Please copy the rows below line for line, with no changes.

• [DATASET ENTRIES]:
***
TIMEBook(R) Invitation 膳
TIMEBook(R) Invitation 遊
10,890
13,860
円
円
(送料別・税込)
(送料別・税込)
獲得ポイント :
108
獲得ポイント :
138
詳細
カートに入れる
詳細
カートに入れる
***
• [ANSWER]:
TIMEBook(R) Invitation 膳
TIMEBook(R) Invitation 遊
10,890
13,860
円
円
(送料別・税込)
(送料別・税込)
獲得ポイント :
108
獲得ポイント :
138
詳細
カートに入れる
詳細
カートに入れる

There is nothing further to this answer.